Task requirements –
Lines before the one containing "High-density lipoprotein |" are to be skipped; reproduce that line and the rest of the records below exactly.

----- Given records -----

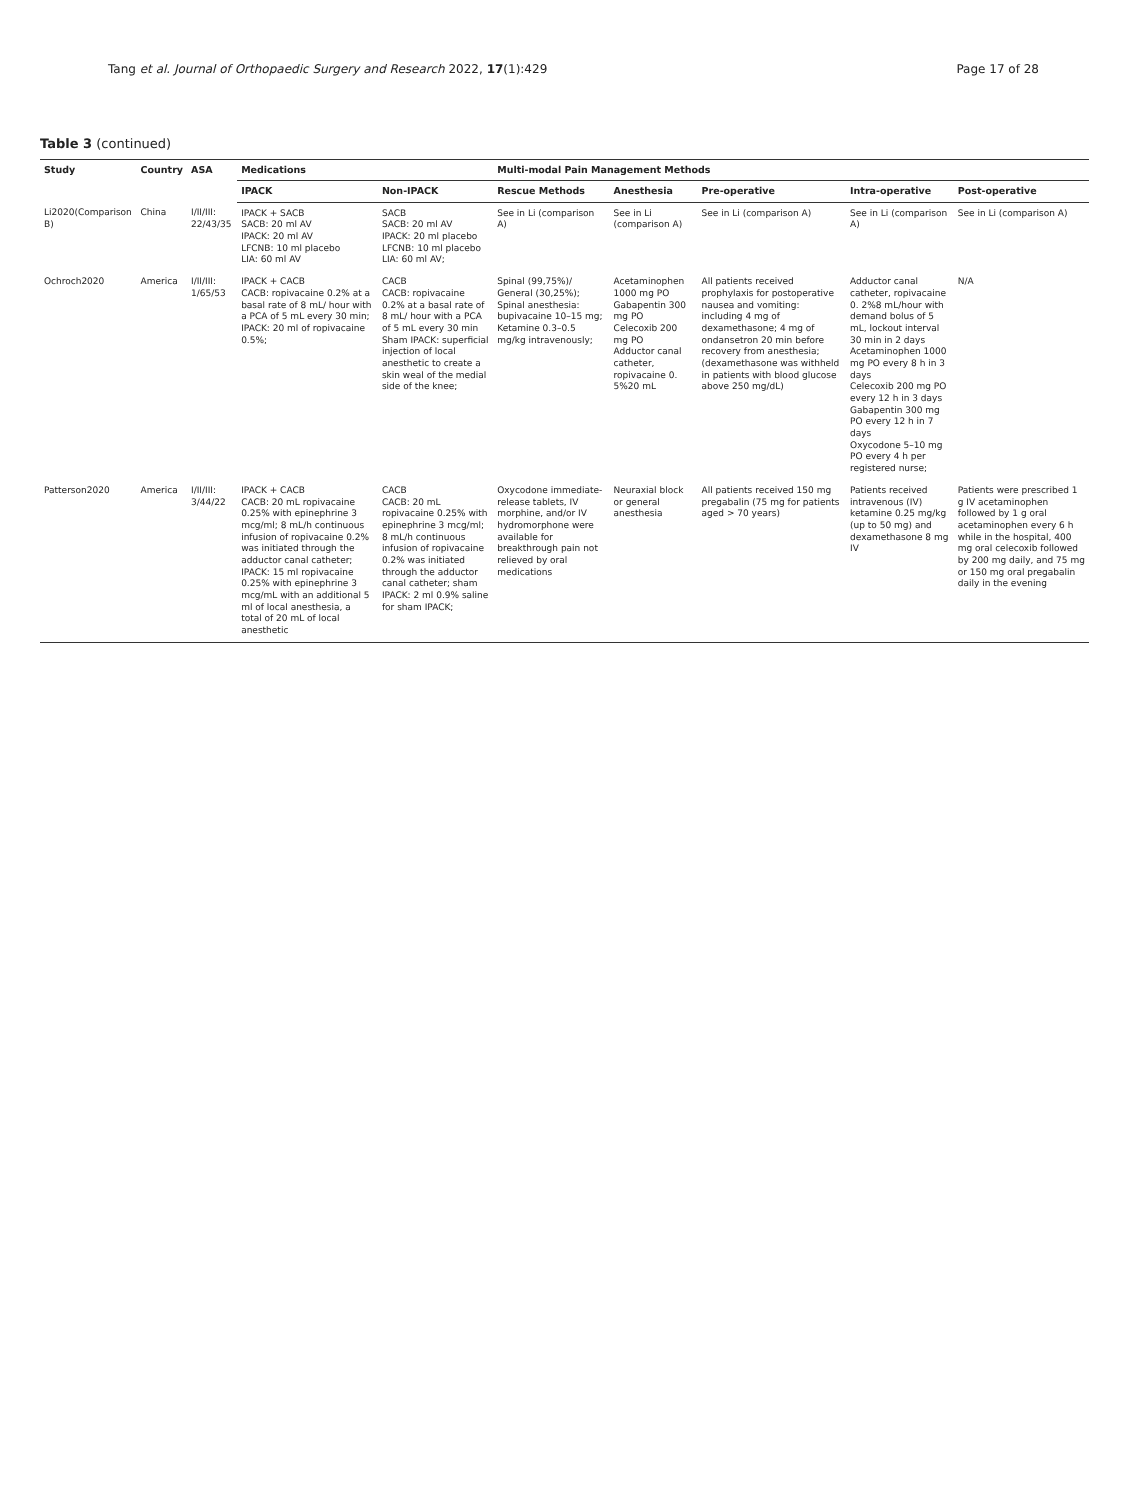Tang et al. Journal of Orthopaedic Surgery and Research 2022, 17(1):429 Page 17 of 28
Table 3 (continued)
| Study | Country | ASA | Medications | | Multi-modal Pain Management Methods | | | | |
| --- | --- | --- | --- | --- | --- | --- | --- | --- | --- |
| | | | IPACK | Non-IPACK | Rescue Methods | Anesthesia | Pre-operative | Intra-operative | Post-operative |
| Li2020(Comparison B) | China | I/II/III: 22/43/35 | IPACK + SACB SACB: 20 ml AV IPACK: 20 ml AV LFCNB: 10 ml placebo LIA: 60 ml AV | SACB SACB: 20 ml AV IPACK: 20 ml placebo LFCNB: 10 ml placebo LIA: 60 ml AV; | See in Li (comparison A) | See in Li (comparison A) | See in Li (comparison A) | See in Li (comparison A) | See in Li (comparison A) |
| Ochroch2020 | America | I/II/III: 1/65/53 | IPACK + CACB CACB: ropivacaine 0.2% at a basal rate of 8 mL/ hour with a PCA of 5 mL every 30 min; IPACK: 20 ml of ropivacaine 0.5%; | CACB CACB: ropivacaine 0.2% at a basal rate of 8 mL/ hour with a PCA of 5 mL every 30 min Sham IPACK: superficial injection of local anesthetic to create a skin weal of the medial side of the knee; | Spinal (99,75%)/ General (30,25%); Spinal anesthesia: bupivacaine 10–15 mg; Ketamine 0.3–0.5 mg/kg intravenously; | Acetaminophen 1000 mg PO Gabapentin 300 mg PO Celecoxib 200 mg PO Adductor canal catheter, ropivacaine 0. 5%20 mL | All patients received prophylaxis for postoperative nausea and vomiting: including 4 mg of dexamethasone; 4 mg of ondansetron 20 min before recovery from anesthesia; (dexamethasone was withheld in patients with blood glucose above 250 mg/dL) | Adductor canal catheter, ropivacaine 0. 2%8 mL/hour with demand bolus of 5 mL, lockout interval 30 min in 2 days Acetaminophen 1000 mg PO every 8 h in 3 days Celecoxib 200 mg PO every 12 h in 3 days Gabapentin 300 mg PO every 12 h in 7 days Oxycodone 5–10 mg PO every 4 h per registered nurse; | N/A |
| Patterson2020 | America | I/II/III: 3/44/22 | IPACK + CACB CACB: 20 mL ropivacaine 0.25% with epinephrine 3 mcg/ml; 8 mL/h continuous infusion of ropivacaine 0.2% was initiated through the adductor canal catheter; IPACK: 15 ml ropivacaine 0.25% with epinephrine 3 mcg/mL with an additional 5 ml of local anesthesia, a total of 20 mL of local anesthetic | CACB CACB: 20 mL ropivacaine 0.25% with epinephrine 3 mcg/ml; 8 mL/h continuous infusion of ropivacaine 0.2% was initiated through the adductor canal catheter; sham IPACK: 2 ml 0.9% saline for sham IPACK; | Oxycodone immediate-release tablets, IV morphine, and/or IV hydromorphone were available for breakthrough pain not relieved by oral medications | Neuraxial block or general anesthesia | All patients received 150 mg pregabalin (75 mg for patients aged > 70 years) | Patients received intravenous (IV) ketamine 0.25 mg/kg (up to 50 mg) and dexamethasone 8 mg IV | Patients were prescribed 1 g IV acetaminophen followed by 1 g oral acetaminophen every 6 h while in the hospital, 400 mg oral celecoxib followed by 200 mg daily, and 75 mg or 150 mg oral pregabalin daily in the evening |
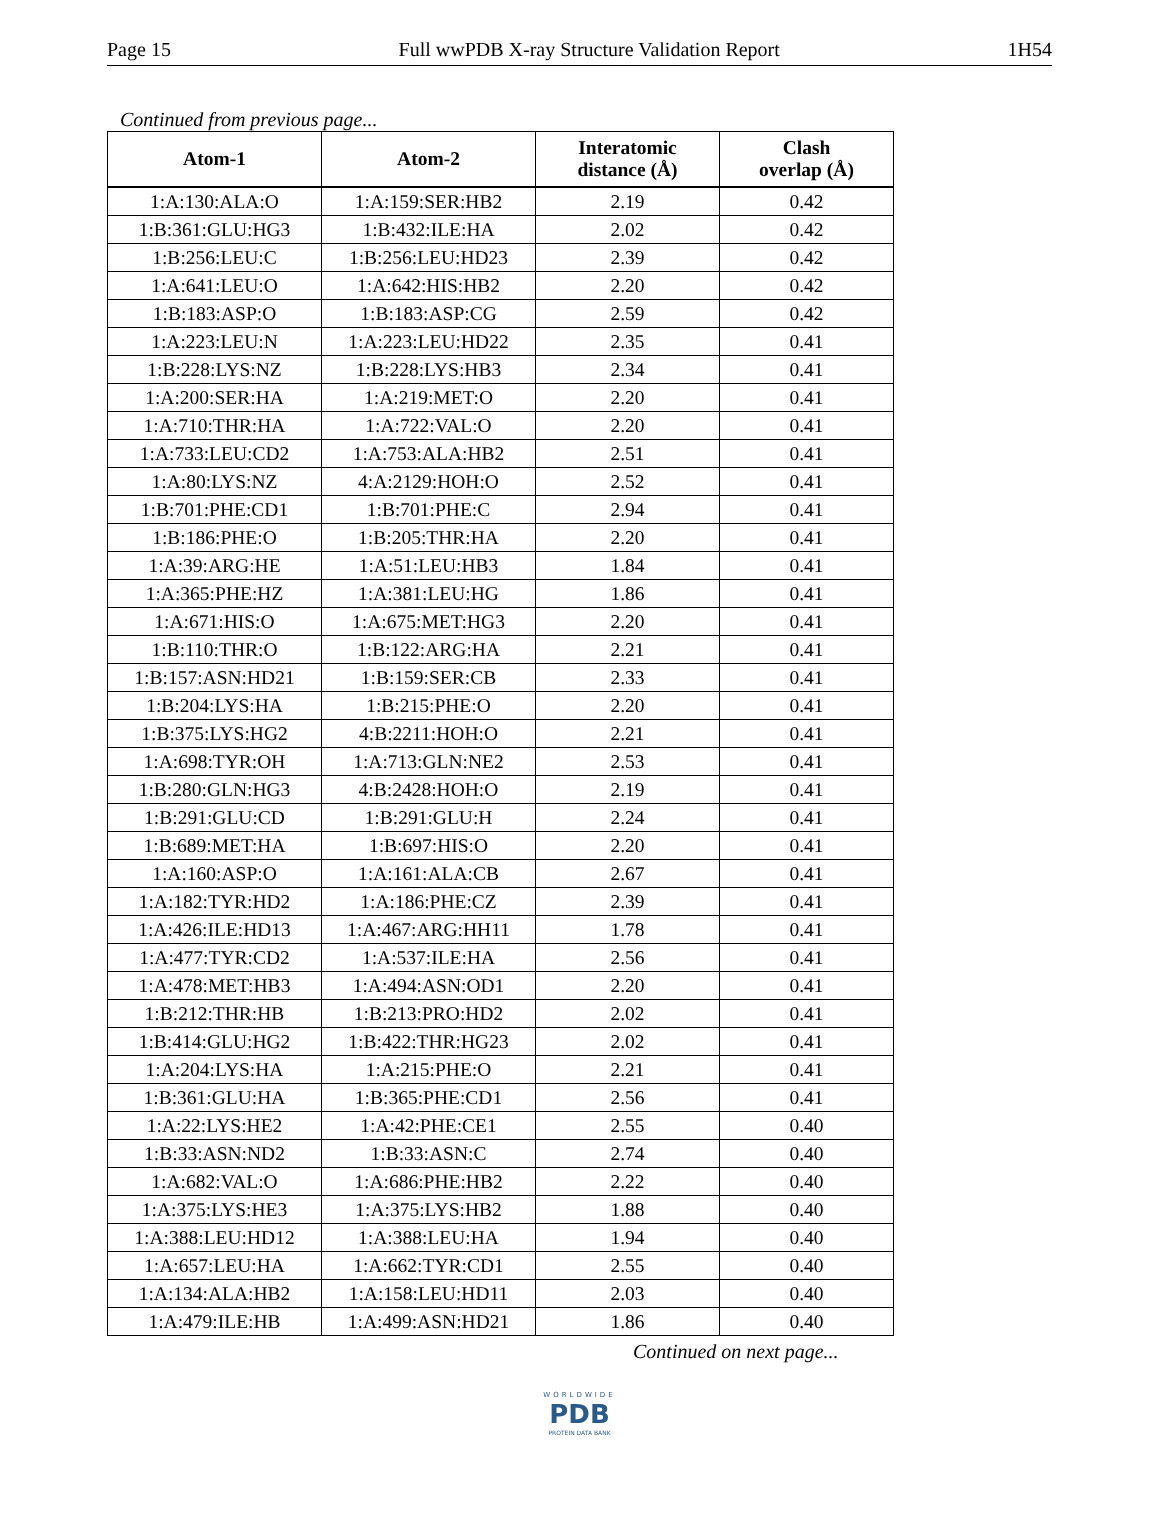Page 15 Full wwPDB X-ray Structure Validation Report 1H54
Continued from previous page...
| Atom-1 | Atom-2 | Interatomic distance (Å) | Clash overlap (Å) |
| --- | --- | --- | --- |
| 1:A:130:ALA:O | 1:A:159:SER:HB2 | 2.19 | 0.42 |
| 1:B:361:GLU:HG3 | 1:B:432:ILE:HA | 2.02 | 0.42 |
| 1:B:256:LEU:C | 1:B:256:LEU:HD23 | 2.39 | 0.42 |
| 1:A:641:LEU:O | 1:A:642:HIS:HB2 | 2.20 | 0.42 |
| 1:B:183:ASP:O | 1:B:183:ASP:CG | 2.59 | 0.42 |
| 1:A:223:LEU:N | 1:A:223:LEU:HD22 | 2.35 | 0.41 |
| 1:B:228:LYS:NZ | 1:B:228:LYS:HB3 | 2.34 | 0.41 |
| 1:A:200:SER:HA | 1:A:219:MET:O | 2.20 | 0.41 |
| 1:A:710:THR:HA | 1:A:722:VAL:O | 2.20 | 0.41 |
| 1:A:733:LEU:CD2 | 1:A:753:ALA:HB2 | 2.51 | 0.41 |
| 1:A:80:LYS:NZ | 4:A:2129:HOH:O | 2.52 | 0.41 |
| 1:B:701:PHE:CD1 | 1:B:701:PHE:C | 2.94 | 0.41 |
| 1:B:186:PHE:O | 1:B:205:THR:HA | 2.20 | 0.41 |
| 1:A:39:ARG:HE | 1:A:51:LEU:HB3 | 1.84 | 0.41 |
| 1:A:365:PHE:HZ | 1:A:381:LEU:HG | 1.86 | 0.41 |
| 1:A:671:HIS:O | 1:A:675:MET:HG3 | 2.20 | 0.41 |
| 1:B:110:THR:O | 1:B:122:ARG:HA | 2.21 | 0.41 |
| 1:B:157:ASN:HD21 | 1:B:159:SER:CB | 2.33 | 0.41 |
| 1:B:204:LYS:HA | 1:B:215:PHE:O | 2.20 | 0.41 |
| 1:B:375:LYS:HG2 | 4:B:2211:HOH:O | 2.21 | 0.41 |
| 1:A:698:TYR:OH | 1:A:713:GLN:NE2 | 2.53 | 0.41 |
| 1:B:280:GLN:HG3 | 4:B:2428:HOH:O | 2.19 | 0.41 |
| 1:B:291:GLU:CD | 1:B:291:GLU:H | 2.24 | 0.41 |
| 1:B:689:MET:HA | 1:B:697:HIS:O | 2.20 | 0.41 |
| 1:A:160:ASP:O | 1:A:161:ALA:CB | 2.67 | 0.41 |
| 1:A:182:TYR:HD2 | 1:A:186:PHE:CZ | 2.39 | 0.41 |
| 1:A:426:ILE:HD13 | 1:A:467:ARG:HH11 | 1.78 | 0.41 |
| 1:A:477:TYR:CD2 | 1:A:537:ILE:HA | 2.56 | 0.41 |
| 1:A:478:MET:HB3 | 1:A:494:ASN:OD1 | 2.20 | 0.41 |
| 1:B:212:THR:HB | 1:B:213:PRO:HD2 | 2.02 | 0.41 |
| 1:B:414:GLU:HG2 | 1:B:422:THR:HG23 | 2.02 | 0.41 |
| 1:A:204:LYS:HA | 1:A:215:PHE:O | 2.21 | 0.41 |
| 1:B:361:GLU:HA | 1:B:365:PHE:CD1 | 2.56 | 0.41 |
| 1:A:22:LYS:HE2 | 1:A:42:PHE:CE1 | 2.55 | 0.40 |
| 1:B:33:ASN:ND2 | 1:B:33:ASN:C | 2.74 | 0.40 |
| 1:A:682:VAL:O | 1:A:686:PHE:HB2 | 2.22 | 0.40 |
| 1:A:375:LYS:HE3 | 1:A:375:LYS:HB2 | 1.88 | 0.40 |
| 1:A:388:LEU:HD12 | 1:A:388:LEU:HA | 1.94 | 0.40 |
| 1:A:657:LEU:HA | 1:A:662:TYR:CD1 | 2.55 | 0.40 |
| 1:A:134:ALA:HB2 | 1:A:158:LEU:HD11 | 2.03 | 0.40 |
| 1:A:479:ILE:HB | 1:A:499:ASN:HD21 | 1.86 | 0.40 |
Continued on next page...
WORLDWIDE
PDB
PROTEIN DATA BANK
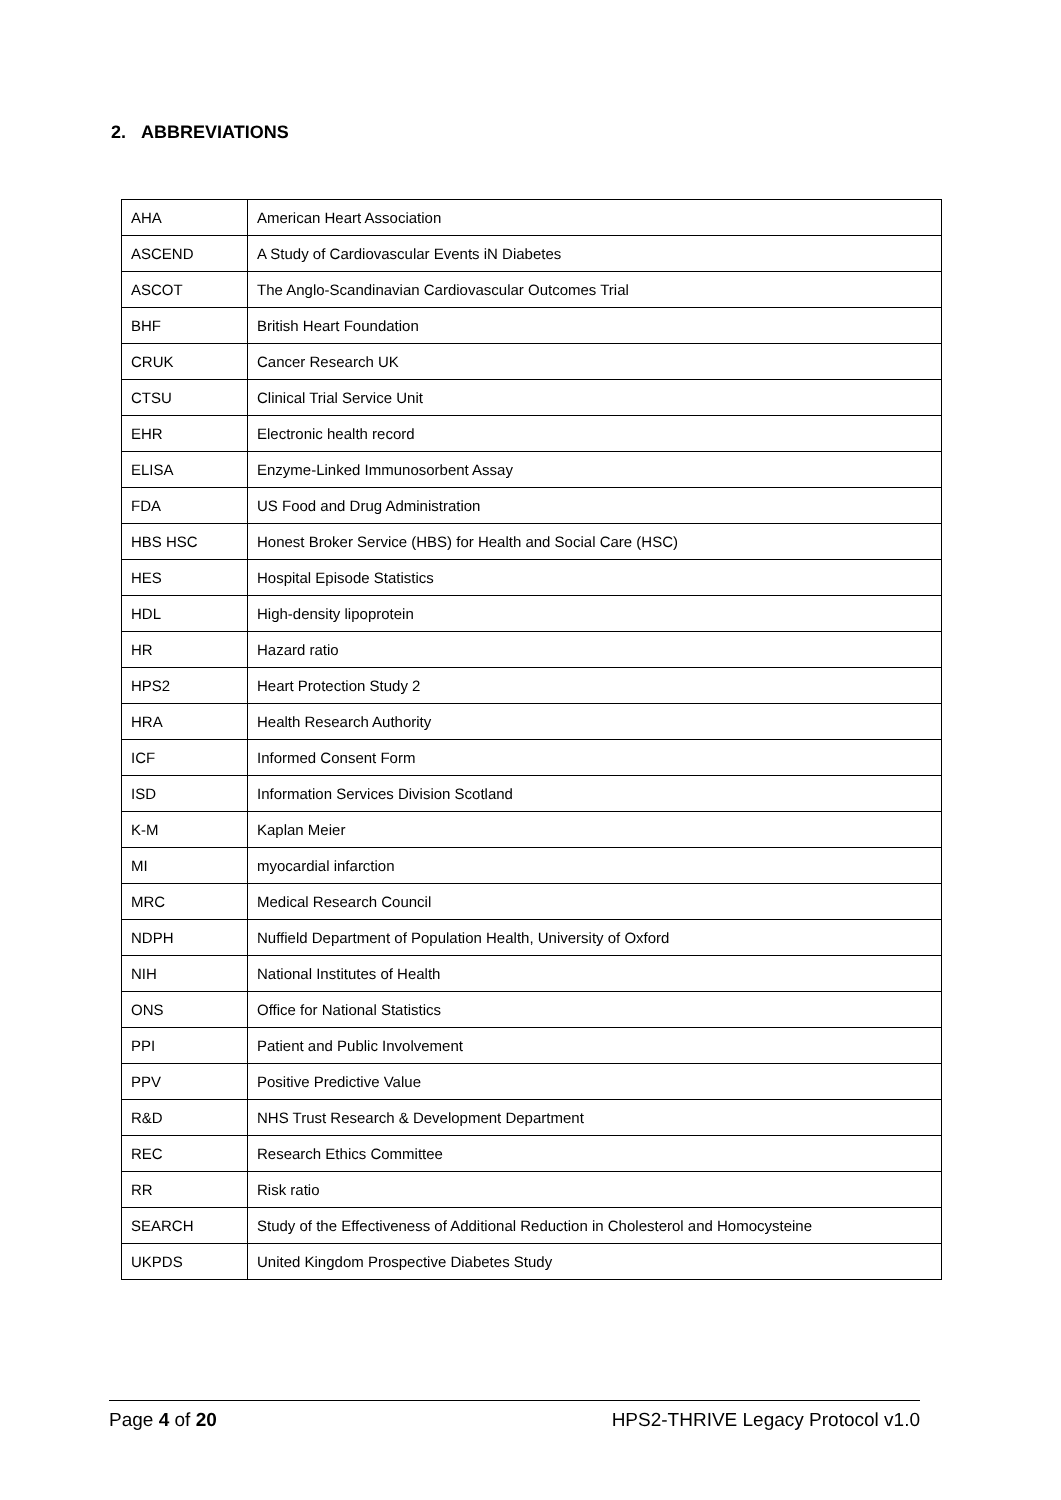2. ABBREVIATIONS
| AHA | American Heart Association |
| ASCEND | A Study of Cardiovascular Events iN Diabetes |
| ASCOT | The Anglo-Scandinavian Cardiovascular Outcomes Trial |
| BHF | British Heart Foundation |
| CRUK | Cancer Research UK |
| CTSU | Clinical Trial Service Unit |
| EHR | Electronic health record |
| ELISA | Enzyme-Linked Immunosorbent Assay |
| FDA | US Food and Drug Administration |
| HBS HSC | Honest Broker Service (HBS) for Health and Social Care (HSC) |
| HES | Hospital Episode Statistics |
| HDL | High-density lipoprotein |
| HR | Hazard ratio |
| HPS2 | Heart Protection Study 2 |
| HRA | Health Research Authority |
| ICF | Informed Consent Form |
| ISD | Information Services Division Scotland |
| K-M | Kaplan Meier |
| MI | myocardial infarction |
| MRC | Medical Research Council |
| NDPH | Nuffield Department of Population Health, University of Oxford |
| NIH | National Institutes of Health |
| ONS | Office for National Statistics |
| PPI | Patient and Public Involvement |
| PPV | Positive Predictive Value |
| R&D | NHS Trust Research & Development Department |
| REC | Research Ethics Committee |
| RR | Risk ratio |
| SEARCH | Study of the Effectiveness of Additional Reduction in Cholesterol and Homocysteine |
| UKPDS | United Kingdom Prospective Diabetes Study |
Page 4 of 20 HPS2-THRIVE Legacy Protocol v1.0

-----

Response to this exercise –
| HDL | High-density lipoprotein |
| HR | Hazard ratio |
| HPS2 | Heart Protection Study 2 |
| HRA | Health Research Authority |
| ICF | Informed Consent Form |
| ISD | Information Services Division Scotland |
| K-M | Kaplan Meier |
| MI | myocardial infarction |
| MRC | Medical Research Council |
| NDPH | Nuffield Department of Population Health, University of Oxford |
| NIH | National Institutes of Health |
| ONS | Office for National Statistics |
| PPI | Patient and Public Involvement |
| PPV | Positive Predictive Value |
| R&D | NHS Trust Research & Development Department |
| REC | Research Ethics Committee |
| RR | Risk ratio |
| SEARCH | Study of the Effectiveness of Additional Reduction in Cholesterol and Homocysteine |
| UKPDS | United Kingdom Prospective Diabetes Study |
Page 4 of 20 HPS2-THRIVE Legacy Protocol v1.0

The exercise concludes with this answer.